As a society we have commented on the unrealistic images of women that are seen in all forms of media. We rally against these images of perfection that are impossible to attain. There are very few supermodels in the world and yet the average woman feels the pressure to look like one herself. American women spend millions of dollars every year in the pursuit of perfect beauty. Whether it is cosmetic plastic surgery, makeup, hair extensions or over-exercising, many women work very hard at trying to look perfect. No matter how hard they work many of these women will have stretchmarks and all of them will hate it.
There is a plethora of creams and pills out there that claim to treat stretchmarks. Although I have never met a woman who has benefited from these products, they continue to saturate the market and rack up huge profits. I believe that most women know that these treatments are practically futile but for some reason they still buy into them. The quest for beauty and perpetual youth has a stronghold on many women in this country and the world over.

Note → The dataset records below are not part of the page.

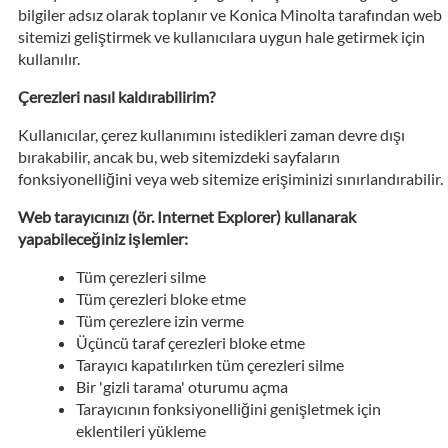
bilgiler adsız olarak toplanır ve Konica Minolta tarafından web
sitemizi geliştirmek ve kullanıcılara uygun hale getirmek için
kullanılır.
Çerezleri nasıl kaldırabilirim?
Kullanıcılar, çerez kullanımını istedikleri zaman devre dışı
bırakabilir, ancak bu, web sitemizdeki sayfaların
fonksiyonelliğini veya web sitemize erişiminizi sınırlandırabilir.
Web tarayıcınızı (ör. Internet Explorer) kullanarak
yapabileceğiniz işlemler:
Tüm çerezleri silme
Tüm çerezleri bloke etme
Tüm çerezlere izin verme
Üçüncü taraf çerezleri bloke etme
Tarayıcı kapatılırken tüm çerezleri silme
Bir 'gizli tarama' oturumu açma
Tarayıcının fonksiyonelliğini genişletmek için
eklentileri yükleme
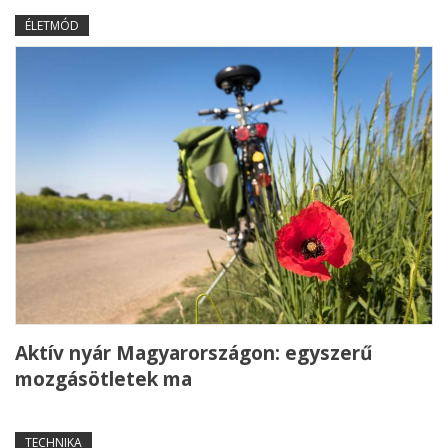
ÉLETMÓD
Aktív nyár Magyarországon: egyszerű
mozgásötletek ma
TECHNIKA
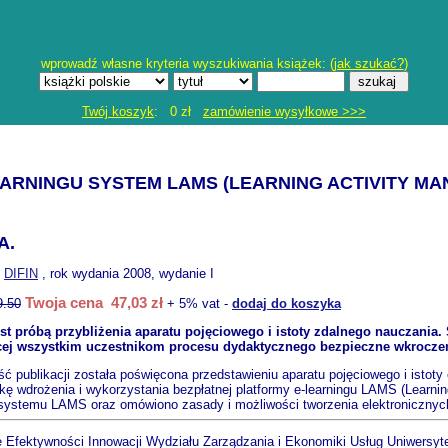
wprowadź własne kryteria wyszukiwania książek: (
jak szukać?
)
Twój koszyk
: 0 zł
zamówienie wysyłkowe >>>
ARNINGU SYSTEM LAMS (LEARNING ACTIVITY M
A.
:
DIFIN
, rok wydania 2008, wydanie I
Twoja cena 47,03 zł
9.50
+ 5% vat -
dodaj do koszyka
est próbą przybliżenia aparatu pojęciowego i istoty zdalnego nauczania.
cej wszystkim uczestnikom procesu dydaktycznego bezpieczne wkroczen
ć publikacji została poświęcona przedstawieniu aparatu pojęciowego i istot
kę wdrożenia i wykorzystania bezpłatnej platformy e-learningu LAMS (Learni
 systemu LAMS oraz omówiono zasady i możliwości tworzenia elektronicznyc
 Efektywności Innowacji Wydziału Zarządzania i Ekonomiki Usług Uniwersyt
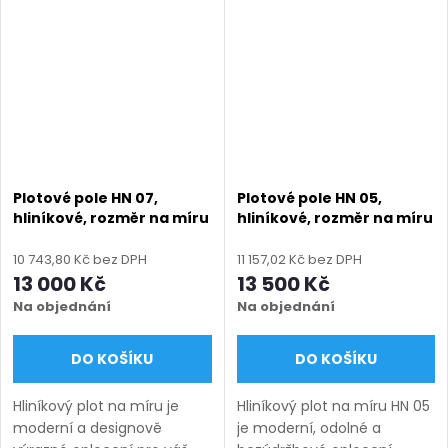
uvedených v názvu
uvedených v názvu
produktu a nabízíme v
produktu a nabízíme v
několika barevných...
několika barevných...
Plotové pole HN 07,
Plotové pole HN 05,
hliníkové, rozměr na míru
hliníkové, rozměr na míru
(šířka 500 - 2600 mm,
(šířka 500 - 2600 mm,
výška 710 - 2010 mm),
výška 800 - 2000 mm),
10 743,80 Kč bez DPH
11 157,02 Kč bez DPH
zelená RAL 6005 matná
antracit RAL 7016 matná
13 000 Kč
13 500 Kč
Na objednání
Na objednání
DO KOŠÍKU
DO KOŠÍKU
Hliníkový plot na míru je
Hliníkový plot na míru HN 05
moderní a designově
je moderní, odolné a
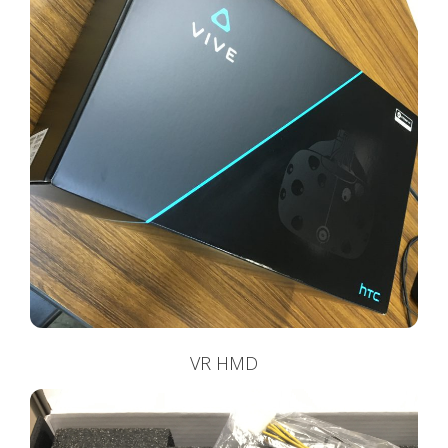
VR HMD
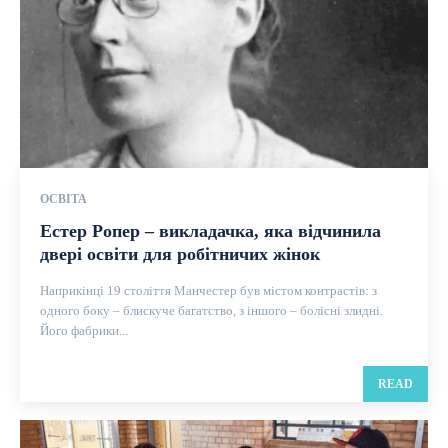
ОСВІТА
Естер Ропер – викладачка, яка відчинила
двері освіти для робітничих жінок
Наприкінці 19 століття Манчестер був містом контрастів: з
одного боку – блискуче багатство, з іншого – болісні злидні.
Його фабрики...
READ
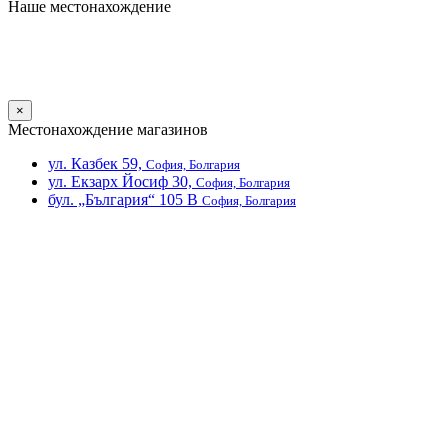
Наше местонахождение
×
Местонахождение магазинов
ул. Казбек 59,
София, Болгария
ул. Екзарх Йосиф 30,
София, Болгария
бул. „България“ 105 В
София, Болгария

I first noticed stretchmarks on my body when I was about 14 years old. I had a growth spurt in which I grew an inch every month for six months. My clothes didn't fit, my shoes didn't fit, and I felt a bit alien. Neither my wardrobe nor my skin appeared to be ready for such growth. I noticed stretchmarks on my arms, torso, and legs. There wasn't much I could do about it then and there isn't much I can do about it now. At some point I just accepted that the stretchmarks were a permanent feature on the map of my body.
Although stretchmarks can be caused by weight gain, pregnancy, and general growth, we women feel as though we are responsible for them. None of us like having them but almost all of us do. Perhaps we should start to view them as a mark of growth like the rings of a tree. If we were able to put some sort of romantic connotation on the word we may be able to accept them and let go of worrying about them.